In the same issue, von Schöning and colleagues conducted a small prospective cohort study among 64 patients with preterm labor at 23–34 weeks to determine whether cervical sonoelastography improved prediction of PTB compared with CL measurement and fFN [14]. The former is a measure of cervical elasticity and consists of the ratio of nondeformable cervical tissue to the total region of interest. They found that CL was nondiscriminatory, and while only 25 patients delivered prematurely, a cervical sonoelastography cut-off of 9.1% predicted PTB with a sensitivity of 72.7%, specificity of 73%, respectively. By contrast, fFN had a sensitivity of 36% and a specificity of 95%. While these results are very preliminary, cervical sonoelastography holds promise as a novel predictor of PTB. It will be interesting to see whether, like CL determinations, cervical sonoelastography can be combined with quantitative fFN to further improve diagnostic accuracy.
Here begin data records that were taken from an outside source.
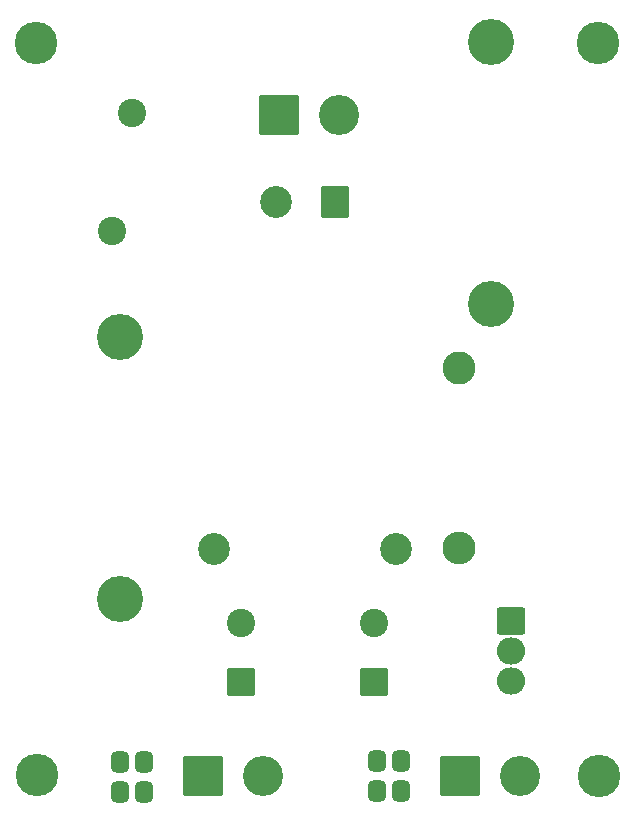
<source format=gts>
G04 #@! TF.GenerationSoftware,KiCad,Pcbnew,6.0.5-a6ca702e91~116~ubuntu20.04.1*
G04 #@! TF.CreationDate,2022-05-18T21:18:04+02:00*
G04 #@! TF.ProjectId,Power Supply,506f7765-7220-4537-9570-706c792e6b69,rev?*
G04 #@! TF.SameCoordinates,Original*
G04 #@! TF.FileFunction,Soldermask,Top*
G04 #@! TF.FilePolarity,Negative*
%FSLAX46Y46*%
G04 Gerber Fmt 4.6, Leading zero omitted, Abs format (unit mm)*
G04 Created by KiCad (PCBNEW 6.0.5-a6ca702e91~116~ubuntu20.04.1) date 2022-05-18 21:18:04*
%MOMM*%
%LPD*%
G01*
G04 APERTURE LIST*
G04 Aperture macros list*
%AMRoundRect*
0 Rectangle with rounded corners*
0 $1 Rounding radius*
0 $2 $3 $4 $5 $6 $7 $8 $9 X,Y pos of 4 corners*
0 Add a 4 corners polygon primitive as box body*
4,1,4,$2,$3,$4,$5,$6,$7,$8,$9,$2,$3,0*
0 Add four circle primitives for the rounded corners*
1,1,$1+$1,$2,$3*
1,1,$1+$1,$4,$5*
1,1,$1+$1,$6,$7*
1,1,$1+$1,$8,$9*
0 Add four rect primitives between the rounded corners*
20,1,$1+$1,$2,$3,$4,$5,0*
20,1,$1+$1,$4,$5,$6,$7,0*
20,1,$1+$1,$6,$7,$8,$9,0*
20,1,$1+$1,$8,$9,$2,$3,0*%
G04 Aperture macros list end*
%ADD10RoundRect,0.200000X-1.500000X-1.500000X1.500000X-1.500000X1.500000X1.500000X-1.500000X1.500000X0*%
%ADD11C,3.400000*%
%ADD12C,3.900000*%
%ADD13C,2.800000*%
%ADD14O,2.800000X2.800000*%
%ADD15RoundRect,0.200000X-1.000000X0.952500X-1.000000X-0.952500X1.000000X-0.952500X1.000000X0.952500X0*%
%ADD16O,2.400000X2.305000*%
%ADD17C,3.600000*%
%ADD18RoundRect,0.200000X1.000000X-1.000000X1.000000X1.000000X-1.000000X1.000000X-1.000000X-1.000000X0*%
%ADD19C,2.400000*%
%ADD20RoundRect,0.200000X-1.000000X1.150000X-1.000000X-1.150000X1.000000X-1.150000X1.000000X1.150000X0*%
%ADD21C,2.700000*%
%ADD22RoundRect,0.450000X0.325000X0.450000X-0.325000X0.450000X-0.325000X-0.450000X0.325000X-0.450000X0*%
%ADD23RoundRect,0.450000X-0.325000X-0.450000X0.325000X-0.450000X0.325000X0.450000X-0.325000X0.450000X0*%
G04 APERTURE END LIST*
D10*
X133520000Y-136000000D03*
D11*
X138600000Y-136000000D03*
D12*
X136140000Y-73841800D03*
X136140000Y-96041400D03*
D13*
X133500000Y-101380000D03*
D14*
X133500000Y-116620000D03*
D15*
X137900000Y-122800000D03*
D16*
X137900000Y-125340000D03*
X137900000Y-127880000D03*
D17*
X145300000Y-135930000D03*
X145200000Y-73900000D03*
D18*
X126300000Y-127980000D03*
D19*
X126300000Y-122980000D03*
X104050000Y-89830000D03*
X105750000Y-79830000D03*
D10*
X118230000Y-79970000D03*
D11*
X123310000Y-79970000D03*
D19*
X114980000Y-122980000D03*
D18*
X114980000Y-127980000D03*
D20*
X122955000Y-87355000D03*
D21*
X117955000Y-87355000D03*
X128155000Y-116755000D03*
X112755000Y-116755000D03*
D17*
X97690000Y-73870000D03*
X97700000Y-135900000D03*
D12*
X104770000Y-121018200D03*
X104770000Y-98818600D03*
D22*
X106800000Y-134760000D03*
X104750000Y-134760000D03*
X128550000Y-134700000D03*
X126500000Y-134700000D03*
D23*
X104750000Y-137300000D03*
X106800000Y-137300000D03*
X126500000Y-137240000D03*
X128550000Y-137240000D03*
D10*
X111760000Y-136000000D03*
D11*
X116840000Y-136000000D03*
M02*

</source>
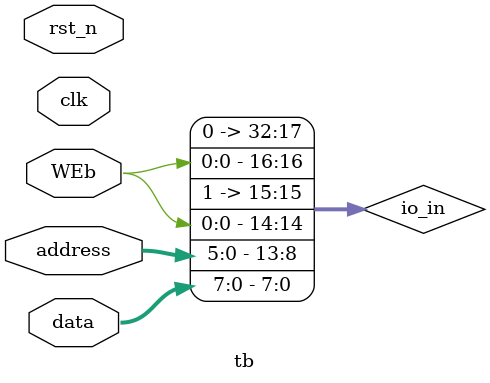
<source format=v>
`default_nettype none
`timescale 1ns/100ps

module tb(
	input WEb,
	input [5:0] address,
	input [7:0] data,

	input clk,
	input rst_n
);

`ifdef TRACE_ON
	initial begin
		$dumpfile("tb.vcd");
		$dumpvars(0, tb);
		#1;
	end
`endif

wire [32:0] io_in = {16'h0000, WEb, 1'b1, WEb, address, data};
wire [20:0] io_out;
wire io_oeb;

wire DAC_clk = io_out[19];
wire DAC_dat_1 = io_out[17];
wire DAC_le = io_out[18];
wire DAC_dat_2 = io_out[20];

wrapped_sid wrapped_sid(
	.wb_clk_i(clk),
	.rst_n(rst_n),
	.io_in(io_in),
	.io_out(io_out),
	.io_oeb(io_oeb)
);

DAC7611 DAC7611(
	.clk(DAC_clk),
	.dat1(DAC_dat_1),
	.dat2(DAC_dat_2),
	.leb(DAC_le),
	.rst_b(rst_n)
);

endmodule

</source>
The current issue of the Journal also reports on an animal model of the neuroprotective effects of magnesium sulfate (MgS04) in preterm infants suggesting that this agent’s benefits appear maximal in inflammation-induced PTB [15]. Another study reports that maternal serum concentrations of magnesium are lower following MgS04 infusion in mothers with twins compared with singleton gestations which may help account for the lesser neuroprotective effects of this agent in multiple gestations [16]. Finally, Justus and colleagues examine the full gamut of alternatives to corticosteroids for enhancing lung maturity and present these agents’ risk benefit data in either animal studies or human clinical trials [17]. Taken together, the current issue of the Journal of Perinatal Medicine contains rich offerings for clinicians and clinical researchers interested in reducing the perinatal morbidity and mortality attendant preterm birth.